Emily Brooks, Washington Examiner

Republican interest in the treatment of people charged in connection to the Capitol riot detained in Washington, D.C., jails is not just limited to firebrand Georgia Rep. Marjorie Taylor Greene, as House Republicans made it a top priority during a congressional hearing Friday.

Julie Kelly, a senior writer at American Greatness and self-described “Jan. 6 truth seeker,” was a witness selected by Republicans on Friday at a House Judiciary Subcommittee on Crime, Terrorism, and Homeland Security hearing that aimed to examine the First Step Act, prison responses to the coronavirus pandemic, and “compassionate release.”

Kelly has written and reported extensively about poor D.C. jail conditions for those arrested in connection with the Capitol riot on Jan. 6. She wrote a book about what she says is a politically motivated “war on terror against the political right.”

“When you meet the federal guidelines for pretrial release, it is not compassionate, it is not due process, it is not fair or equitable to be confined in a prison in a jail with the conditions that … many of these Jan. 6 defendants await their the outcomes of their cases,” subcommittee ranking member Rep. Andy Biggs of Arizona said in the hearing. He has requested that Judiciary Committee Chairman Jerry Nadler hold a hearing about the treatment of Jan. 6 defendants 

While the vast majority of the hundreds arrested in connection with the Jan. 6 riot were not held in pretrial detention, there are around 40 or so who are still in the D.C. jail, some of whom have been ruled to be dangers to the community.

“What we really have is a political prison in the United States,” Kelly said.

She talked about jail officials who were held in contempt of court for improperly delaying medical treatment for a Jan. 6 inmate and a lack of access to personal hygiene services. Kelly said some of the defendants have not been charged with any violent crime and that the jail is under 22-hour lockdown due to COVID-19. The defendants have no access to surveillance footage in the Capitol, she said, and noted that one judge criticized the D.C. jail for withholding evidence.

Rep. Jim Jordan, ranking member of the Judiciary Committee, cited Kelly’s reporting in talking to Jan. 6 inmates that “the conditions under which they were being held that seem to reflect the attitude” that the jail warden, who was held in contempt of court, conveyed in social media posts a dislike for the former president.

Republican Rep. Greg Stube of Florida said some of those arrested were questioned about their political beliefs and asked Kelly to talk about the role political motivations played in their treatment.

That Republicans are rallying around Kelly signals growing congressional interest in the alleged mistreatment or unfair treatment of Jan. 6 inmates based on their political beliefs.

Last year, in addition to Greene, Reps. Matt Gaetz of Florida, Louie Gohmert of Texas, and Paul Gosar of Arizona were at the forefront of talking about the treatment of Jan. 6 detainees.

Greene and Gohmert toured a D.C. jail in November after repeatedly seeking access. Greene’s office released a report by the Georgia lawmaker based on the tour called “Unusually Cruel: An Eyewitness Report From Inside The DC Jail,” in which one inmate claimed he had gone through more than 200 days of solitary confinement.

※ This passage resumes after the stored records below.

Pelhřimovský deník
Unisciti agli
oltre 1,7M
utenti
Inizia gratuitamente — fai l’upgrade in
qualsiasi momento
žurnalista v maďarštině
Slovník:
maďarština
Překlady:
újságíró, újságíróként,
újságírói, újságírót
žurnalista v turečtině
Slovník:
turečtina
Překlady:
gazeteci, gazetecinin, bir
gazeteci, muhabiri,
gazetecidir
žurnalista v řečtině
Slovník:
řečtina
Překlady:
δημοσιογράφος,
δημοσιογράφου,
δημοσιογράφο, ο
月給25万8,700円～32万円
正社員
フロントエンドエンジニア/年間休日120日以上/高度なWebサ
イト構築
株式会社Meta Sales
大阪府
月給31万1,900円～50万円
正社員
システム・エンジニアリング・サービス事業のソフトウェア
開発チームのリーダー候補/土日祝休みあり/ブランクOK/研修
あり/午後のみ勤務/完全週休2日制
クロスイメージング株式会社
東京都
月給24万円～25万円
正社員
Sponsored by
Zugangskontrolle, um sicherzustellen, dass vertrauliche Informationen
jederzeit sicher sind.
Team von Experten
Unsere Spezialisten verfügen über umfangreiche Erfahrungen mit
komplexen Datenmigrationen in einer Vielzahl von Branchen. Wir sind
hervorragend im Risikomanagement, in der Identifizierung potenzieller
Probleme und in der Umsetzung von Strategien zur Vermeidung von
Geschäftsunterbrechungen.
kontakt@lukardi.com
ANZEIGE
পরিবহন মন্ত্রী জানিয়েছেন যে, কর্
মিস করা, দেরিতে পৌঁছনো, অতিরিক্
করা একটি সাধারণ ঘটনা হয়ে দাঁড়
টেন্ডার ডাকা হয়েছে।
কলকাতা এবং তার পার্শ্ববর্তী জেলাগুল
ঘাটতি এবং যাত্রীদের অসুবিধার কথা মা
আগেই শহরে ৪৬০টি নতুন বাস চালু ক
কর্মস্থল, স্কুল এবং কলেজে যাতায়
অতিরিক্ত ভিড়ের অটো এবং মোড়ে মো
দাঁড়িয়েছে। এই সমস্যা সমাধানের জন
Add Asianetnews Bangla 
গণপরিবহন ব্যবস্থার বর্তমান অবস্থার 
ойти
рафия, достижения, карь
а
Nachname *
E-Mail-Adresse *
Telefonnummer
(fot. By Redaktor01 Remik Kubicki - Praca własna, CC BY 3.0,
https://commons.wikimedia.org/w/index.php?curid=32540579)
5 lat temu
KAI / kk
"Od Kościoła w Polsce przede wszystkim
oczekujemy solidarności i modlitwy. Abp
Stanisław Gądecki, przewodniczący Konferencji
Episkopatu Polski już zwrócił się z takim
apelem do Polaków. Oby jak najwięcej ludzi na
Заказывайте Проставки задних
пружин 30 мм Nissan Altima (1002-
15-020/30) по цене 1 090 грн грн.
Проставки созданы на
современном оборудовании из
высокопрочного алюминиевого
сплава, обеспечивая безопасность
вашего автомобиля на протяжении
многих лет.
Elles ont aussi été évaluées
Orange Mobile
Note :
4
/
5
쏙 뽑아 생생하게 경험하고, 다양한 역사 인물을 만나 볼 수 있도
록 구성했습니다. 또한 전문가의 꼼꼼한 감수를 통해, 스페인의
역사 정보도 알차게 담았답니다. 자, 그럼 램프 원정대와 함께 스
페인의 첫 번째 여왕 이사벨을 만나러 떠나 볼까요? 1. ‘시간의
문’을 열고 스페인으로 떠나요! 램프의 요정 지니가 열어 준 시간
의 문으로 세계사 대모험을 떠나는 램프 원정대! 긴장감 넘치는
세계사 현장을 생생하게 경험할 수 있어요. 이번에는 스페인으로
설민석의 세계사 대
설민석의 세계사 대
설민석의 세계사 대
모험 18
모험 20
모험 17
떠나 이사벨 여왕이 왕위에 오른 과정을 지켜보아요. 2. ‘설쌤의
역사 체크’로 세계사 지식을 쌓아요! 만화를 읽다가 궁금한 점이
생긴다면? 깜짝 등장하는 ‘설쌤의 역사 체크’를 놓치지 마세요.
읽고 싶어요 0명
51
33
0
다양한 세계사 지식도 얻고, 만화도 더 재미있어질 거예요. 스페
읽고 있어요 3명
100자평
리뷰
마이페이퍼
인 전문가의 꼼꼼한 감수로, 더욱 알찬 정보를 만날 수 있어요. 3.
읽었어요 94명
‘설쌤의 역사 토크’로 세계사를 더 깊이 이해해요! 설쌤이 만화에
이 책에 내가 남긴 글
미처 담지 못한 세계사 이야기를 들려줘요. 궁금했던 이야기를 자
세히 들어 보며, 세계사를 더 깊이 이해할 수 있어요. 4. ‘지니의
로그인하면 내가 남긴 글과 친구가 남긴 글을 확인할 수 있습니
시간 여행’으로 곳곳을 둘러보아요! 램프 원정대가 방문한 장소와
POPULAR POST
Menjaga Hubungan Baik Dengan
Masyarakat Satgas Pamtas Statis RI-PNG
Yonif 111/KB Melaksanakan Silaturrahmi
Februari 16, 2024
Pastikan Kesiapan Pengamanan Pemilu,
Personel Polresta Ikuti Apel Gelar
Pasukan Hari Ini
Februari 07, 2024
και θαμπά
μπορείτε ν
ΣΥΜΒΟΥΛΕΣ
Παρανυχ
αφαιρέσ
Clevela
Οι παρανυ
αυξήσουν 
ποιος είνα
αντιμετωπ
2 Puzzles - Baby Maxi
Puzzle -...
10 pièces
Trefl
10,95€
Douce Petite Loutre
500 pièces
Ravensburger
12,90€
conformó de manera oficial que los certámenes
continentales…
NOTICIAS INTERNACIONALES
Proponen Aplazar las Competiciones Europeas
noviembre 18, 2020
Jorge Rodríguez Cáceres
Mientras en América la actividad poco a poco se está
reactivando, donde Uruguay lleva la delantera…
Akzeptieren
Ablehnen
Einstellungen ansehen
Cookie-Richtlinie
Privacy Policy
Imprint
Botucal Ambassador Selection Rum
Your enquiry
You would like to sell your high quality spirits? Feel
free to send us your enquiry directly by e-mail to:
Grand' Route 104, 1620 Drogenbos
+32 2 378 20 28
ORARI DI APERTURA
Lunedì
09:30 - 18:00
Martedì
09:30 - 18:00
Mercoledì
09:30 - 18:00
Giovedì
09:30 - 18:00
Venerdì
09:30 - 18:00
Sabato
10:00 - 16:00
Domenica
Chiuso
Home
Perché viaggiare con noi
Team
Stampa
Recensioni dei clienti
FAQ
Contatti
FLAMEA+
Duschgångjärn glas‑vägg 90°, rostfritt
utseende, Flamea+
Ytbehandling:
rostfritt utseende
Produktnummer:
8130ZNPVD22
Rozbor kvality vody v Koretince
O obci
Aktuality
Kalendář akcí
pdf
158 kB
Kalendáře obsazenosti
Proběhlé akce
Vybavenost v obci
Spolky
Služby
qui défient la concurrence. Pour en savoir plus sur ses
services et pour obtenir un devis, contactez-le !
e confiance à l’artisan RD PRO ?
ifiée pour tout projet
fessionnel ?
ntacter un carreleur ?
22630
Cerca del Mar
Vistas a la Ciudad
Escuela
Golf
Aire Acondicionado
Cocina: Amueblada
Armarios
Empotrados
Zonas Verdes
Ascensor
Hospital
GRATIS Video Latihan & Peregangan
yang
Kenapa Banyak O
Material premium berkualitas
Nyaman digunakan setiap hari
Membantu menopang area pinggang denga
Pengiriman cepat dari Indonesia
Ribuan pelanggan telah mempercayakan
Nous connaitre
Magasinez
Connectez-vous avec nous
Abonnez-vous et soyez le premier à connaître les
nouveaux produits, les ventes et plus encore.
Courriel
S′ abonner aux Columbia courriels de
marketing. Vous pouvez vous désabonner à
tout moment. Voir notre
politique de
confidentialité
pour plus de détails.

The four firebrands held a press conference about their findings in December.

On Nov. 1, the U.S. Marshals Service reported concerns about the conditions at the Central Detention Facility, which led to a transfer of inmates. However, it found the conditions at the Correctional Treatment Facility, where the Jan. 6 inmates were being held, to be “largely appropriate and consistent with federal prisoner detention standards.”

But in a case for one of the Jan. 6 inmates, U.S. Attorney Matthew Graves wrote in a filing this month that U.S. Marshals found “deficiencies” at the Washington, D.C., jail where inmates charged in connection to the Capitol riot are being held and that more details would be forthcoming.

Kelly said during the hearing that she does not know whether the treatment the Jan. 6 prisoners are receiving is consistent with all federal prisoners in pretrial detention.

But for some activists, poor D.C. jail conditions are nothing new.

Another witness at the hearing, Iowa College of Law clinical associate professor Alison Guernsey, said pretrial detention conditions that the Jan. 6 inmates face is “quite similar for most of my clients who’ve been held in pretrial detention — not identical, given the conditions of the jail — but this is something that black and brown individuals [and] non-January defendants face across the country.”

“As many have noted, concerns about conditions in the jail received little attention until they were raised, of course, by mostly white defendants accused of perpetrating the Jan. 6 insurrection,” D.C. Attorney General Karl Racine said at a council hearing in November. “That’s not because people weren’t complaining.”